Graduates of just a few years earlier than this class are probably a little disgruntled about this news. What gives – how did this hiring forecast suddenly become clear and sunny skies? There are a number of things human resources have to take into account for reasons behind this hiring boom. The Washington Post spoke with chief executive of consulting firm Challenger, Gray & Christmas John Challenger, to discuss why this might be.
"Most industries, outside of energy, are really doing quite well, and that makes the environment much more receptive than in times of higher unemployment or in times of recession. The market is generally strong, companies are filling their pipeline with new grads and they have strong recruiting programs out there."
"Hiring teams are still picking apart resumes."
Booming industries are only part of the puzzle, however. You also have to take into consideration the fact that the baby boomer generation is starting to slow down and retire. According to the Washington Post, there are increasingly more opportunities in the educational services and federal government in positions like health care, finance and insurance. The source explained that even though the employment rate for new graduates is on the rise, hiring teams are still picking apart resumes for ones that demonstrate exemplary aptitude beyond their major and GPA.
But employers are still nervous.
Despite the great news for college graduates, this also means that there is about to be a great deal of change for big and small businesses alike, and company leaders are still relatively nervous about the on-taking. CareerBuilder's chief human resources officer Rosemary Haefner explained some of HR's hesitancy with the new prospects in the survey's official release.
"In addition to an improving economy, we are beginning to see a rising number of retirements, which is creating more room for advancement and creating opportunities for entry-level candidates, said Haefner. "But just because there are vacancies doesn't mean college students are always ready to fill them."
And there's more data to back this uncertainty. The survey also revealed that about 24 percent of employers do not believe in the competencies of the universities themselves and find that these institutions should be doing more to prepare students for organizational roles.
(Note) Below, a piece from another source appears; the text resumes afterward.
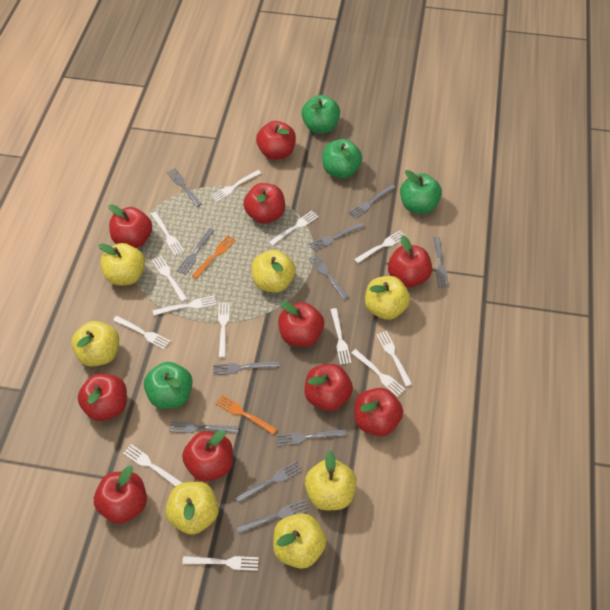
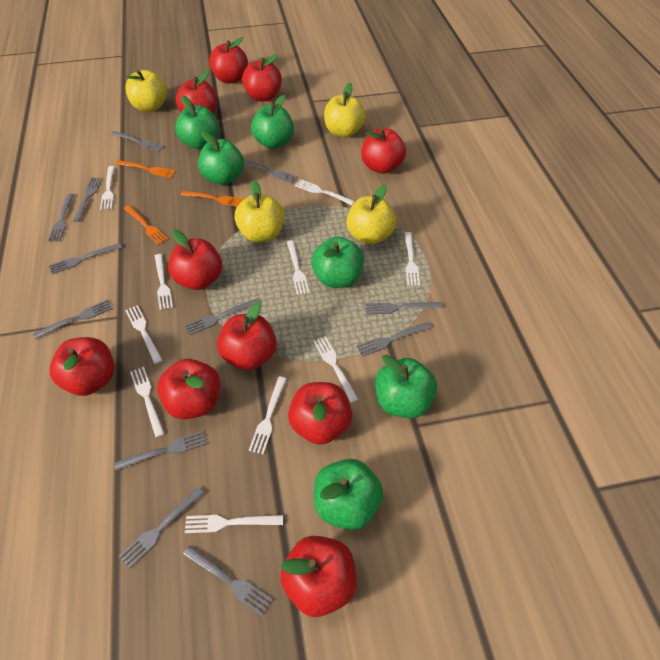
green apple: [144,362,193,409] [301,95,340,133] [322,139,362,179] [400,170,442,214] = 4 -> [175,95,219,149] [198,130,244,185] [251,95,294,149] [311,237,364,288] [314,459,383,530] [375,355,437,418] = 6
grey fork: [167,168,202,207] [169,421,239,433] [177,228,215,275] [213,361,280,375] [235,461,303,503] [237,499,309,534] [276,429,346,447] [308,254,349,300] [309,223,365,251] [348,184,396,219] [434,237,449,288] = 11 -> [33,299,113,339] [48,194,74,241] [49,243,122,274] [73,178,102,222] [111,131,165,152] [114,431,207,471] [119,487,204,569] [183,545,273,616] [185,298,259,335] [244,159,298,183] [356,322,432,357] [365,302,442,315] = 12
orange fork: [192,236,236,279] [215,395,277,435] = 2 -> [115,160,176,178] [123,205,168,245] [181,191,244,206] = 3
white fork: [113,316,171,350] [123,444,182,487] [151,212,184,256] [152,256,187,302] [153,296,217,315] [182,556,259,571] [210,170,261,202] [218,303,230,358] [268,211,319,246] [330,308,351,365] [351,349,406,397] [354,230,407,263] [376,331,412,387] = 13 -> [100,166,115,210] [125,305,162,364] [130,367,165,438] [155,254,173,310] [185,515,283,533] [249,377,287,454] [287,240,309,295] [295,179,355,205] [313,336,358,403] [404,232,420,286] = 10
yellow apple: [71,321,119,366] [98,243,145,285] [165,482,219,535] [251,250,296,292] [273,513,327,569] [305,450,357,510] [365,276,410,320] = 7 -> [126,70,167,112] [235,180,284,242] [324,83,366,138] [346,184,396,245] = 4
In fact, 47 percent of employers think there is too much emphasis on book learning when the focus should be on real-world skills. There are also a fair amount of employers that find academic environments are struggling to keep up with technology, and that many students' degrees aren't anything useful for companies. More and more business heads are wishing their new hires had better interpersonal, problem-solving and leadership skills to boast on their resumes.
But if universities aren't training their students, that means the burden falls on you, the new employer. What can your HR department do to get ready for new employees?
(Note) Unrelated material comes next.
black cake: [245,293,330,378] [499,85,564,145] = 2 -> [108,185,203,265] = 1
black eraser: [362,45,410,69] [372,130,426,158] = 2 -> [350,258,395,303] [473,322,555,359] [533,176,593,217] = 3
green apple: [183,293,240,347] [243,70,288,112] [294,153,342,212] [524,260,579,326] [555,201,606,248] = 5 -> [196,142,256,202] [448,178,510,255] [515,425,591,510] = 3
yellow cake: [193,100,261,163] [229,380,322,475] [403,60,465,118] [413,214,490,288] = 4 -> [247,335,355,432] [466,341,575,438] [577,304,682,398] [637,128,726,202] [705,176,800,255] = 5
How to prepare for the incoming wave of new employees.
HR departments are going to be juggling a lot of balls with this onslaught of fresh blood. They will have to revise tactics for recruiting in this newly competitive market, they will have to process payroll duties and they will have to revise retention and culture strategies to ensure those new hires don't jump ship too soon. And of course, they will have to train all tiers of employees, from new hires to the leaders of the company. For small businesses, it's a smart business move to employ an HR outsourcing company as they will be able to help comb through the intricacies of this shift without you even having to lift a finger.
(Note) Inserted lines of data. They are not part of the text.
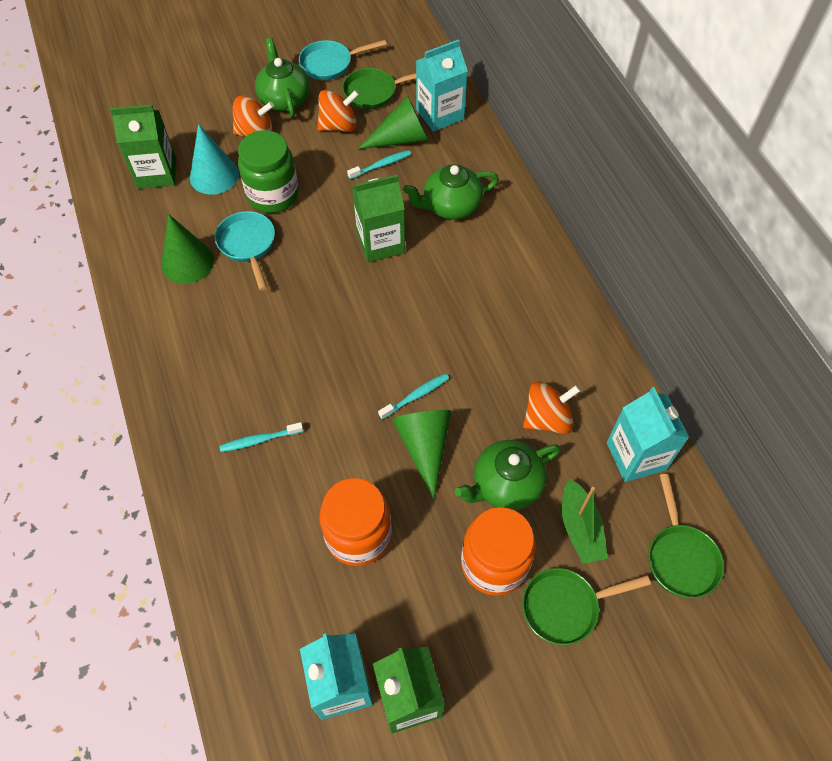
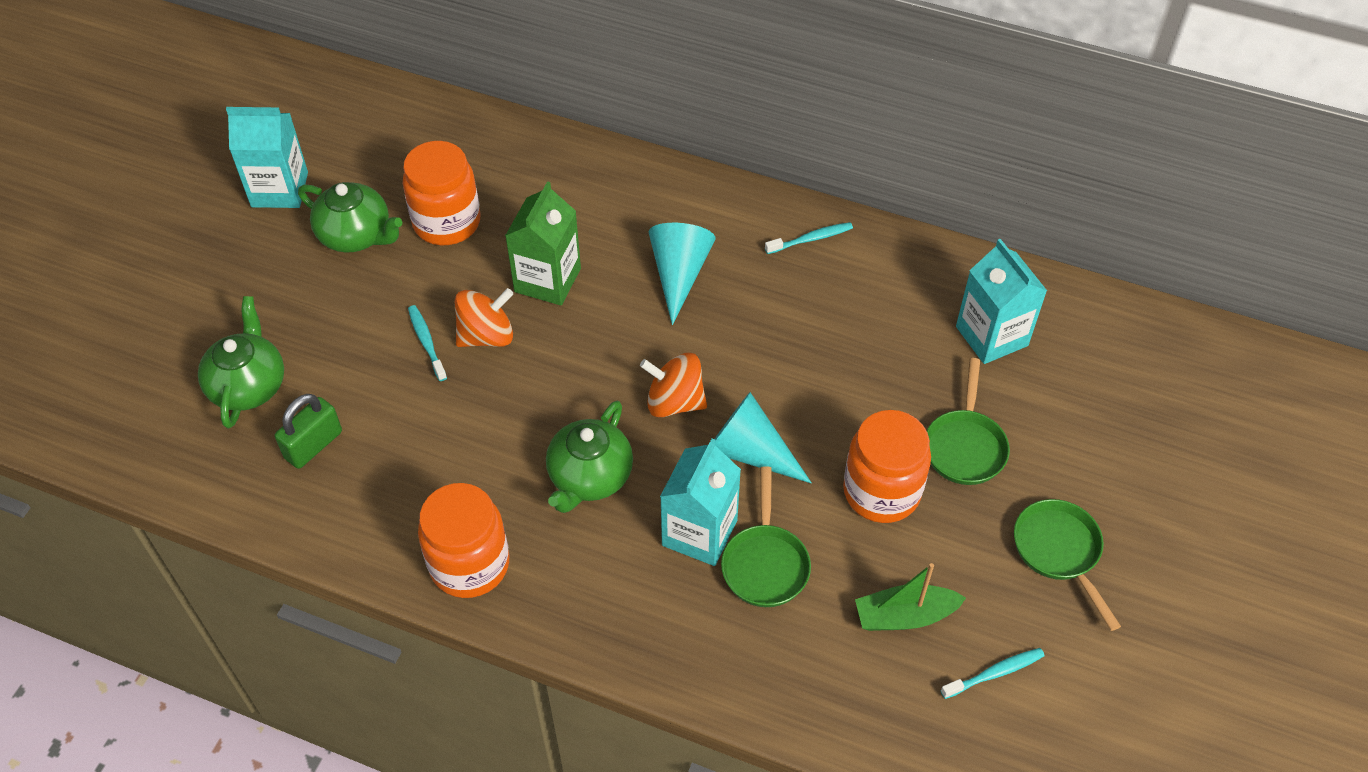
green carton: [110,105,176,189] [352,175,405,262] [373,647,445,733] = 3 -> [505,181,581,305] = 1
green cone: [161,214,214,284] [358,95,428,149] [392,410,452,500] = 3 -> none = 0
green jar: [238,130,299,213] = 1 -> none = 0
green padlock: none = 0 -> [275,394,342,469] = 1
orange jar: [320,478,392,566] [461,507,536,596] = 2 -> [403,141,481,245] [418,483,509,598] [843,410,931,523] = 3
orange spinning top: [233,96,274,137] [318,90,359,132] [523,381,581,434] = 3 -> [455,288,513,347] [640,353,707,417] = 2
turquoise cone: [190,124,239,194] = 1 -> [648,223,716,325] [715,392,812,483] = 2
turquoise pan: [215,211,275,291] [299,40,387,80] = 2 -> none = 0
But in the mean time, check out these quick tips for how your HR department can handle new employees:
- Give regular feedback and training: Millennials want to feel like their company and its managers are investing individual time and effort in their career development, reported Training Industry. They just want regular feedback and reassurance that their work is adding value to the company. Training will especially be important for the new employees because, as stated earlier, employers don't think new college grads have the right resources to do a good job. Don't delay this education – start giving them the skills they need right on day one.
- Offer flexible work plans: This generation is job searching with an eye for flexible plans that allow them to do things like work from home when they want, and get paid time off.
- Up your volunteer game: Millennials are looking for a company that gives back to their community. A good way to do this is to implement a volunteer program that gets the whole company involved, explained the source.